• Diane

A King Crab's Southward Journey

📷 van Rooyen, G. A King Crab’s Southward Journey. 4 April 2019. Map sourced from LINK PD

Sometime, not long before 2010, a heroic King Crab would have taken its first steps into the Southern Ocean. She most likely didn’t realize that she was the first in about 40 million years to do so, but who am I to know what a King Crab thinks about. Perhaps she boarded a tourism ship to Deception Island, or she could have fought her way through the turbulent currents of the Polar Front, or perhaps she passed through the front as just a tiny larva, able to be swept through in a warm pocket of water. If it were one of the first two options, then only she had managed to it make it through, if she was already impregnated. If the later, then at least two larvae must have managed the journey. Either way, she managed to set up the viable populations now present, working their way up the continental slope towards the shelf.

However hard the journey was, it was a great success for the King Crab. The Southern sea floor was King Crab bliss, absolutely covered in prey for them. Having had no predators for millions of years, the local shell covered invertebrates lost their defenses, an unnecessary expense for them to continue producing. They were able to diversify and form a vast array of beautiful and unique fauna. This is great news for the King Crab. Not only is food plentiful and easy to take, but it is all theirs and they are prey to no one.

Not such good news for the previous seafloor community, however. It’s going through quite a change. From a very unique ecosystem to a seafloor that looks like all the other seafloors around the world where predators keep these hard-shelled species in check. Extinctions are happening at alarming rates here. The sections of seafloor where King Crab populations have been found have already changed dramatically, and over the next few decades, it is expected they will have finished their migration up the continental shelf and be the true “Kings” of the ecosystem.

### What is required
According to the King Crab passage, how long had it been since a King Crab last entered the Southern Ocean? The data after this passage comes from a separate source.

### Record set
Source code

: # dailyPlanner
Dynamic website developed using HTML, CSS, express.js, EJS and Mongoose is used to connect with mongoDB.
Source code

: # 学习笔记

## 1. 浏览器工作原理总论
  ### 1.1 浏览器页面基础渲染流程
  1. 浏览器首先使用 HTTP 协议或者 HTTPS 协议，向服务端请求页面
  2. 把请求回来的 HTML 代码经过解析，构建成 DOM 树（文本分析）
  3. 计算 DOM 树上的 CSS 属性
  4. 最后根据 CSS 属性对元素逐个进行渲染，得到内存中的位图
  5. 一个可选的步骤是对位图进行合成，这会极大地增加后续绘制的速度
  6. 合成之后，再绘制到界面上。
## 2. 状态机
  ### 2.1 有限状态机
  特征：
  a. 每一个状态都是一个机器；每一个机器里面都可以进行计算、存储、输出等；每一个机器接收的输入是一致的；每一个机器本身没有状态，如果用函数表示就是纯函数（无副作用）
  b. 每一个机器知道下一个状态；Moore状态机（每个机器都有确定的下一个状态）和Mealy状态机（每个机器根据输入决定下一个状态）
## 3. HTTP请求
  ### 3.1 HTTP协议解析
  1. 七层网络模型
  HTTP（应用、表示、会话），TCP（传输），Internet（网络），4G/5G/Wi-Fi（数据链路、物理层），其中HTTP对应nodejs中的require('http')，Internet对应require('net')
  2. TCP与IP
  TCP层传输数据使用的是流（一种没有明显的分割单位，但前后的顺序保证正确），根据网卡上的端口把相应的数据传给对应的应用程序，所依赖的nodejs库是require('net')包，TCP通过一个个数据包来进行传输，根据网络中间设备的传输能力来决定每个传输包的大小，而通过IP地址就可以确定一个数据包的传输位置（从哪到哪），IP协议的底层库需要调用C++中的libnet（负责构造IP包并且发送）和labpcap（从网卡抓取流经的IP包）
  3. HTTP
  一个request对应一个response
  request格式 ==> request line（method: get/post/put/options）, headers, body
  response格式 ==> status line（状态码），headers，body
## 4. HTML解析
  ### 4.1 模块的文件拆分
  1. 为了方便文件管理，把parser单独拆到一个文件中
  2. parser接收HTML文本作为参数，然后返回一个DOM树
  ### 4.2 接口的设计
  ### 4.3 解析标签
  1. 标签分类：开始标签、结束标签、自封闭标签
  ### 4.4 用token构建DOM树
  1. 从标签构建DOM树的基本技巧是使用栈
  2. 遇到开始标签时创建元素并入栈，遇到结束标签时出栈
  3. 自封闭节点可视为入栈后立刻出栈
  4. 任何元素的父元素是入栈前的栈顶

### Output for this task
About 40 million years.